O homem chegou à cidade no fim da tarde, quando a serra já começava a esfriar o ar. A estrada de chão vinha vazia havia quilômetros, e o carro rangia mais do que devia. Ele parou no único posto, ao lado da igreja, e perguntou pelo atalho que cortava o mato até o outro vale.

O frentista não respondeu de imediato. Limpou as mãos no pano, olhou para o céu e disse que à noite ninguém passava por ali. Disse só isso. Depois apontou a estrada principal e voltou ao serviço.

O homem sorriu, agradeceu e seguiu mesmo assim.

A cidadezinha ficou para trás rápido. As casas rarearam, depois sumiram. O mato fechou dos dois lados, baixo e denso, com árvores retorcidas que pareciam crescer tortas por escolha. O carro começou a falhar. Primeiro um engasgo leve. Depois outro. Até morrer de vez.

Ele desceu. O silêncio era grosso, pesado. Não havia vento. Nem insetos. Só o cheiro de terra úmida e algo queimado, distante.

Foi então que ouviu o assobio.

Não vinha de longe nem de perto. Vinha de todos os lugares ao mesmo tempo. Um som curto, zombeteiro, que subia e descia como se testasse o ouvido dele. O homem sentiu um aperto no estômago, mas não correu. Nunca fora do tipo que corre.

Chamou. Ninguém respondeu.

Quando voltou ao carro, o chapéu não estava mais no banco.

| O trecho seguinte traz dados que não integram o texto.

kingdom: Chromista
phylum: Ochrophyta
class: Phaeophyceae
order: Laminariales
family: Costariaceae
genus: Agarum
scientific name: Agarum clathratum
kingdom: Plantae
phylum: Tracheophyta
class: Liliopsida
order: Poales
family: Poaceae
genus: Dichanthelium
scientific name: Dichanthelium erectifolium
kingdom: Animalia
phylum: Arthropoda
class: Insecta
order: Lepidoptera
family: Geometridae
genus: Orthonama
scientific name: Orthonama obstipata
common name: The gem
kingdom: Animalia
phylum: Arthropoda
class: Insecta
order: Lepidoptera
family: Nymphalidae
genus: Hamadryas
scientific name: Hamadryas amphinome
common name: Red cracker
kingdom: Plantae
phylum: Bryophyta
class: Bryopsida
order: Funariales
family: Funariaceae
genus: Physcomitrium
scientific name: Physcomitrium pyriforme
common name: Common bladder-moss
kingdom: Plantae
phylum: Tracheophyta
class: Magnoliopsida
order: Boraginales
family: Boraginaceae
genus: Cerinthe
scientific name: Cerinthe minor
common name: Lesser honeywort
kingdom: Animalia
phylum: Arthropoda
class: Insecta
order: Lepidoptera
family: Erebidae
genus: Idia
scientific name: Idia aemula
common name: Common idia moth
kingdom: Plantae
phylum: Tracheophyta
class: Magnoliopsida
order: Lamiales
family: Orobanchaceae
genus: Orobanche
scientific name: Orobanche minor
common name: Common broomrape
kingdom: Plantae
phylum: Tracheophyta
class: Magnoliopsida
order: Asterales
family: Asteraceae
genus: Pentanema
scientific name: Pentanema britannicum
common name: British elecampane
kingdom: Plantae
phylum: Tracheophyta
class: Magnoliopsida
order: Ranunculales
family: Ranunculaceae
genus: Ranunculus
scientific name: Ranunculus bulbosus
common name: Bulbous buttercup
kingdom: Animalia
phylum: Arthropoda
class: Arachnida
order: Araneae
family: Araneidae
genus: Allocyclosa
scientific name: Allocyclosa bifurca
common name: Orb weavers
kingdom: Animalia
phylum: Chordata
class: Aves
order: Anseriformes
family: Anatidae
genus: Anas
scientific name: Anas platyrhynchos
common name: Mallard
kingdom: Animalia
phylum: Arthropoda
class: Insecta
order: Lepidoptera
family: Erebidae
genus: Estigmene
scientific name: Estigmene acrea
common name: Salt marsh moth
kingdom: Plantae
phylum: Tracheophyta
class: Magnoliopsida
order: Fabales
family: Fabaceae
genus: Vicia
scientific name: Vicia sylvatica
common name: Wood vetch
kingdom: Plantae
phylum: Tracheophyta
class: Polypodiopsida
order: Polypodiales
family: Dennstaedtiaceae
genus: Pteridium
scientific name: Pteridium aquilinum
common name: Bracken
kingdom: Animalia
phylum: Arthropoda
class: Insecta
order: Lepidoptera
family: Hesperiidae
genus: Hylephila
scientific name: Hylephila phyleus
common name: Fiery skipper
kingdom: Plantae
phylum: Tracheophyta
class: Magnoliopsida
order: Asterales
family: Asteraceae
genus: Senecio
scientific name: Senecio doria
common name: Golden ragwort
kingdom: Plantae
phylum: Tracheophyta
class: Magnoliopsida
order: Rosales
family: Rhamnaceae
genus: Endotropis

Ele tinha certeza de que o deixara ali. Pensou ter caído no chão, mas não estava. O assobio soou outra vez, agora mais baixo, quase íntimo.

Ele caminhou alguns passos mata adentro. O chão estava marcado por pegadas pequenas, profundas demais para o tamanho. Uma só marca no centro, redonda, como se alguém andasse pulando.

— Isso não existe — disse em voz alta.

A risada veio logo depois. Curta. Seca. Infantil.

Ele sentiu algo puxar sua perna. Não com força. Com insistência. Como quem chama para brincar. Quando olhou para baixo, não viu nada além da sombra se mexendo contra a própria vontade.

O assobio cessou.

Na manhã seguinte, um agricultor encontrou o carro parado no atalho. As portas abertas. O motor frio. No capô, um chapéu velho, queimado na borda, girava devagar com o vento que enfim tinha voltado.

O agricultor fez o sinal da cruz. Não chegou perto.

Na cidade, ninguém comentou o assunto. Só disseram que o atalho continuava ruim. E que, de vez em quando, à noite, dava para ouvir um assobio vindo do mato — mas isso não era novidade. Nunca tinha sido.